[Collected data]
----------------

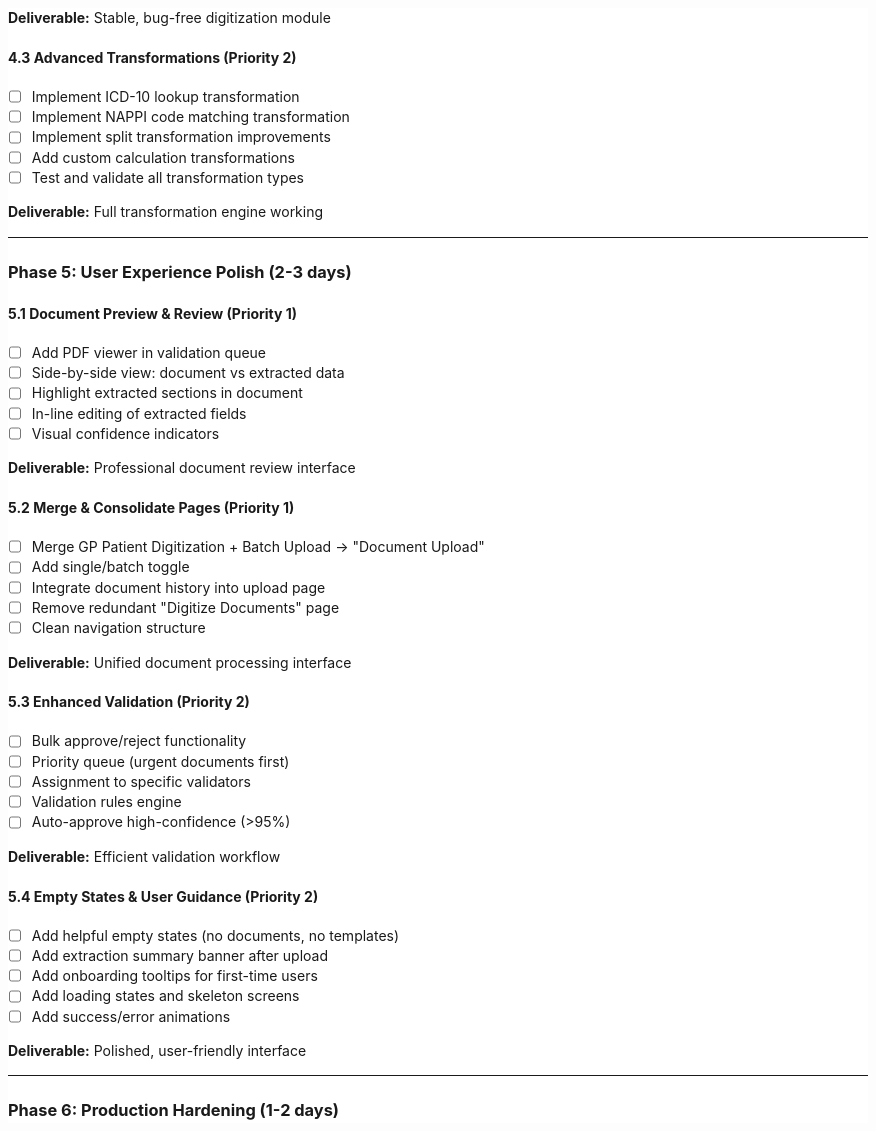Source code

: **Deliverable:** Stable, bug-free digitization module

#### 4.3 Advanced Transformations (Priority 2)
- [ ] Implement ICD-10 lookup transformation
- [ ] Implement NAPPI code matching transformation
- [ ] Implement split transformation improvements
- [ ] Add custom calculation transformations
- [ ] Test and validate all transformation types

**Deliverable:** Full transformation engine working

---

### Phase 5: User Experience Polish (2-3 days)

#### 5.1 Document Preview & Review (Priority 1)
- [ ] Add PDF viewer in validation queue
- [ ] Side-by-side view: document vs extracted data
- [ ] Highlight extracted sections in document
- [ ] In-line editing of extracted fields
- [ ] Visual confidence indicators

**Deliverable:** Professional document review interface

#### 5.2 Merge & Consolidate Pages (Priority 1)
- [ ] Merge GP Patient Digitization + Batch Upload → "Document Upload"
- [ ] Add single/batch toggle
- [ ] Integrate document history into upload page
- [ ] Remove redundant "Digitize Documents" page
- [ ] Clean navigation structure

**Deliverable:** Unified document processing interface

#### 5.3 Enhanced Validation (Priority 2)
- [ ] Bulk approve/reject functionality
- [ ] Priority queue (urgent documents first)
- [ ] Assignment to specific validators
- [ ] Validation rules engine
- [ ] Auto-approve high-confidence (>95%)

**Deliverable:** Efficient validation workflow

#### 5.4 Empty States & User Guidance (Priority 2)
- [ ] Add helpful empty states (no documents, no templates)
- [ ] Add extraction summary banner after upload
- [ ] Add onboarding tooltips for first-time users
- [ ] Add loading states and skeleton screens
- [ ] Add success/error animations

**Deliverable:** Polished, user-friendly interface

---

### Phase 6: Production Hardening (1-2 days)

----------------

* _EXERCISE REQUIREMENTS_
Show the lines where the word "Implement" appears in the entries.

* _YOUR SOLUTION_
- [ ] Implement ICD-10 lookup transformation
- [ ] Implement NAPPI code matching transformation
- [ ] Implement split transformation improvements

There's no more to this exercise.